If euthanasia is legalized, Somerville warned it would become “the norm.”

“How will our great, great grandchildren die?” she asked.

Also participating on the panel were Conservative MP Steven Fletcher, who introduced two private members’ bills in support of assisted suicide and voluntary euthanasia under restricted circumstances, and Canadian Research Chair in Palliative Care Dr. Harvey Chochinov.

Chochinov pointed out only 15-30 per cent of Canadians have access to quality palliative care at end of life. Without good palliative care, Canadians may have legitimate reasons to fear what might happen when they die, he said.

The palliative care physician did a study of patients with end-stage colorectal cancer, regarding their will to live and their level of pain.

The study found that will to live fluctuates and follows a similar pattern to the level of pain the patient experiences, he said.

All of those in medicine who deal with “catastrophic, life-threatening illness” see patients who experience a great deal of “anguish” and “existential distress,” he said. Under these circumstances, “it’s not uncommon to hear” patients say, “I no longer want to be alive.”

These wishes are strongest in those with pain of moderate severity or greater; those who have less available family or support systems; and those who experience depression, he said.

Chochinov also challenged notions of human dignity that prompt people to pursue euthanasia. In the Netherlands, “dignity is an important issue for the Dutch,” where one in every 28 deaths is now by euthanasia.

If any of us fell ill and became reliant on others for toileting, dressing and bathing, we might think we are “losing a sense of dignity,” he said.

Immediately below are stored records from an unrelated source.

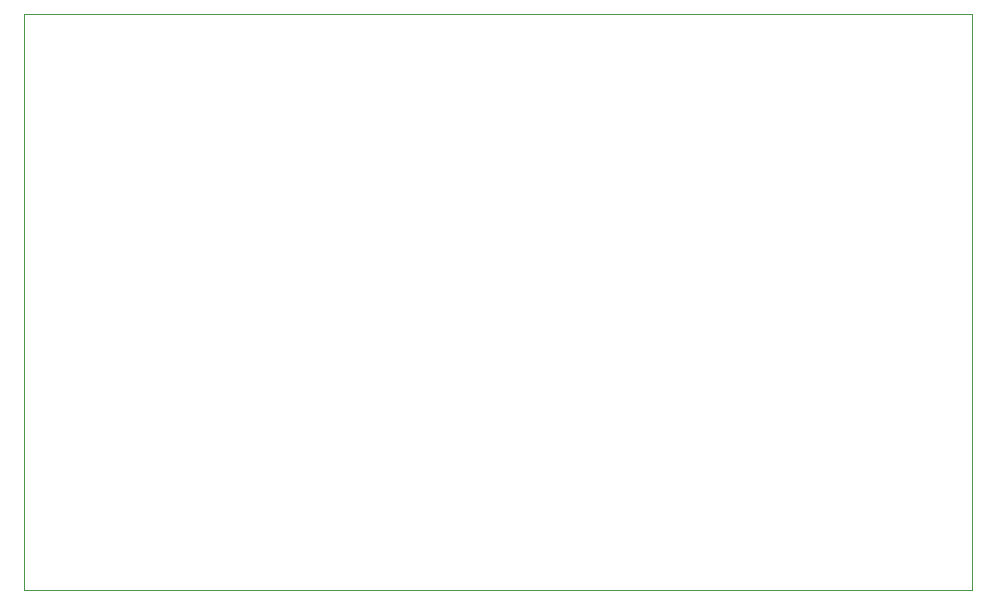
<source format=gbr>
%TF.GenerationSoftware,KiCad,Pcbnew,8.0.6*%
%TF.CreationDate,2024-11-28T23:01:37+02:00*%
%TF.ProjectId,elektro_bar,656c656b-7472-46f5-9f62-61722e6b6963,rev?*%
%TF.SameCoordinates,Original*%
%TF.FileFunction,Profile,NP*%
%FSLAX46Y46*%
G04 Gerber Fmt 4.6, Leading zero omitted, Abs format (unit mm)*
G04 Created by KiCad (PCBNEW 8.0.6) date 2024-11-28 23:01:37*
%MOMM*%
%LPD*%
G01*
G04 APERTURE LIST*
%TA.AperFunction,Profile*%
%ADD10C,0.050000*%
%TD*%
G04 APERTURE END LIST*
D10*
X150622000Y-60960000D02*
X70358000Y-60960000D01*
X150622000Y-109728000D02*
X150622000Y-60960000D01*
X70358000Y-109728000D02*
X150622000Y-109728000D01*
X70358000Y-60960000D02*
X70358000Y-109728000D01*
M02*

</source>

Our human dignity depends a great deal on “how I appear” or “how others see me in terms of how I appear,” Chochinov said.

Dignity is not “simply about offering lethal injections,” but “attending to physical needs, managing symptoms as best we can” and depends a great deal on how caregivers “impart affirmation that you are important.”

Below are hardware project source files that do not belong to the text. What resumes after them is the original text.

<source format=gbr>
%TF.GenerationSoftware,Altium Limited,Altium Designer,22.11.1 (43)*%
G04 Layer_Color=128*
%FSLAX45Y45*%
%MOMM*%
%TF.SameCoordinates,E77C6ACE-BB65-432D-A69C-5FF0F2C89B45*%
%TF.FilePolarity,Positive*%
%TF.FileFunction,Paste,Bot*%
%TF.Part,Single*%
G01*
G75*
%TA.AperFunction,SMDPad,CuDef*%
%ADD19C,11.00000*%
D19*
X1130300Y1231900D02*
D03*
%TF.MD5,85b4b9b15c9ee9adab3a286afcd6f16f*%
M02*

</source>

“The single predictor of a lost sense of dignity is if you look in the eye of a health care provider and only see your illness,” he said. He put up a slide on the big screens in the hall showing an elderly man sitting in a room where one could see books lining one wall, and other signs of a life full of varied experience.

Instead of seeing a patient with an illness, the new “Dignity in Care” model for palliative care seeks to have health care providers see the whole patient in his or her human dignity, he said.

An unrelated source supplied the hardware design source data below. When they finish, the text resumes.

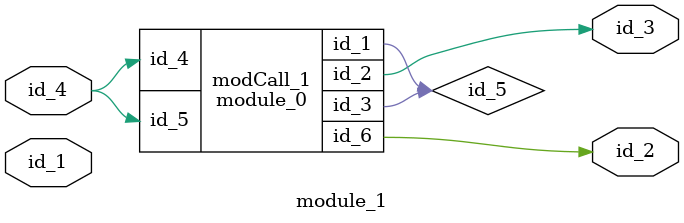
<source format=v>
module module_0 (
    id_1,
    id_2,
    id_3,
    id_4,
    id_5,
    id_6
);
  output wire id_6;
  input wire id_5;
  input wire id_4;
  output wire id_3;
  output wire id_2;
  output wire id_1;
  wire id_7;
  wire id_8, id_9, id_10;
  wire id_11, id_12;
  wire id_13, id_14;
endmodule
module module_1 (
    id_1,
    id_2,
    id_3,
    id_4
);
  input wire id_4;
  output wire id_3;
  output wire id_2;
  input wire id_1;
  wire id_5;
  module_0 modCall_1 (
      id_5,
      id_3,
      id_5,
      id_4,
      id_4,
      id_2
  );
  parameter id_6 = id_1;
endmodule

</source>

Fletcher, who represented the libertarian view on PAD, said he considered the Carter decision “very conservative” because of its stress on “autonomy” and the ability of individuals to control their own lives.

The MP and former cabinet minister, who experienced terrible physical suffering after his vehicle collided with a moose in 1996, leaving him a quadriplegic, supports the “right” of competent adults to ask for help in terminating their lives when facing unbearable suffering.

It’s a very conservative decision because it is all about autonomy and the ability of individuals to control their own lives, he said.